Jun 16 04:33:57 fungus backup.sh[22712]: collecting packs for deletion and repacking
Jun 16 04:39:01 fungus backup.sh[22712]: [5:04] 100.00%  154249 / 154249 packs processed
Jun 16 04:39:01 fungus backup.sh[22712]: to repack:         57586 blobs / 20.000 GiB
Jun 16 04:39:01 fungus backup.sh[22712]: this removes:          0 blobs / 0 B
Jun 16 04:39:01 fungus backup.sh[22712]: to delete:             0 blobs / 167.346 GiB
Jun 16 04:39:01 fungus backup.sh[22712]: total prune:           0 blobs / 167.346 GiB
Jun 16 04:39:01 fungus backup.sh[22712]: remaining:       2717553 blobs / 740.914 GiB
Jun 16 04:39:01 fungus backup.sh[22712]: unused size after prune: 3.746 MiB (0.00% of remaining size)
Jun 16 04:39:01 fungus backup.sh[22712]: deleting unreferenced packs
Jun 16 05:42:48 fungus backup.sh[22712]: [1:03:46] 100.00%  34697 / 34697 files deleted
Jun 16 05:42:48 fungus backup.sh[22712]: repacking packs
Jun 16 05:59:20 fungus backup.sh[22712]: Load(<data/e0488c7d33>, 5689892, 0) returned error, retrying after 552.330144ms: file does not exist
Jun 16 05:59:24 fungus backup.sh[22712]: Load(<data/e0488c7d33>, 5689892, 0) returned error, retrying after 1.080381816s: file does not exist
Jun 16 05:59:29 fungus backup.sh[22712]: Load(<data/e0488c7d33>, 5689892, 0) returned error, retrying after 1.31013006s: file does not exist
Jun 16 05:59:32 fungus backup.sh[22712]: Load(<data/e0488c7d33>, 5689892, 0) returned error, retrying after 1.582392691s: file does not exist
Jun 16 05:59:35 fungus backup.sh[22712]: Load(<data/e0488c7d33>, 5689892, 0) returned error, retrying after 2.340488664s: file does not exist
Jun 16 05:59:37 fungus backup.sh[22712]: Load(<data/e0488c7d33>, 5689892, 0) returned error, retrying after 4.506218855s: file does not exist
Jun 16 05:59:42 fungus backup.sh[22712]: Load(<data/e0488c7d33>, 5689892, 0) returned error, retrying after 3.221479586s: file does not exist
Jun 16 05:59:47 fungus backup.sh[22712]: Load(<data/e0488c7d33>, 5689892, 0) returned error, retrying after 5.608623477s: file does not exist
Jun 16 05:59:53 fungus backup.sh[22712]: Load(<data/e0488c7d33>, 5689892, 0) returned error, retrying after 7.649837917s: file does not exist
Jun 16 06:00:01 fungus backup.sh[22712]: Load(<data/e0488c7d33>, 5689892, 0) returned error, retrying after 15.394871241s: file does not exist
Jun 16 06:00:21 fungus backup.sh[22712]: [17:33] 9.32%  390 / 4186 packs repacked
Jun 16 06:00:21 fungus backup.sh[22712]: Fatal: StreamPack: file does not exist
Jun 16 06:00:21 fungus backup.sh[22675]: Repacked backup. Exit status 1.
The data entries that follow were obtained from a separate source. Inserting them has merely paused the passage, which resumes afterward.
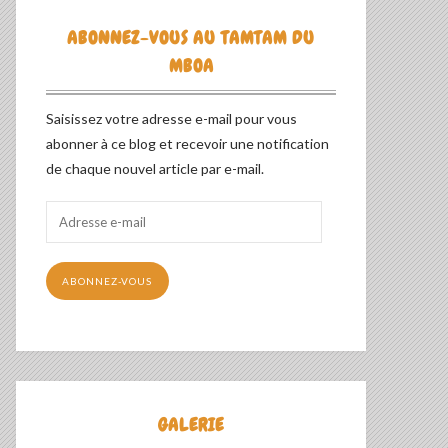
ABONNEZ-VOUS AU TAMTAM DU
MBOA
Saisissez votre adresse e-mail pour vous
abonner à ce blog et recevoir une notification
de chaque nouvel article par e-mail.
Adresse
e-
mail
ABONNEZ-VOUS
GALERIE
»[1:03:46] 100.00% 34697 / 34697 files deleted« looks not that good. Why was that repo not locked?

MichaelEischer · June 17, 2022, 3:56pm

Indeed, that is a problem. It sort of matches what is to be expect from two concurrent prune runs. While prune is working, the new data is not yet added to the index, which causes a second prune run to detect that new data as unnecessary and remove it. The first prune run will then remove the original data, which taken together causes data loss. Which parameters did the prune run on fungus use? It looks like it is set to repack only up to 20GB?

To repair the repository you can try to follow the instructions at Recover from broken pack file · Issue #828 · restic/restic · GitHub . However, the repository is currently missing lots of data, and probably every single snapshot is missing data. To just avoid uploading everything again, it would be sufficient to run rebuild-index, drop the snapshots and the create new ones. If you want to keep the snapshots as far as the data still exists, then you can try the experimental PR referenced in the issue.

Are your scripts calling unlock in some place? The prune command always creates an exclusive lock, so for some reason restic did not see the lock file of the other prune run. However, using SFTP all clients should see the same content of the lock directory. And restic checks twice that no other lock exists which should prevent quite a few possible race conditions regarding to locking. I currently have no real idea what exactly has caused the lock mechanism to fail.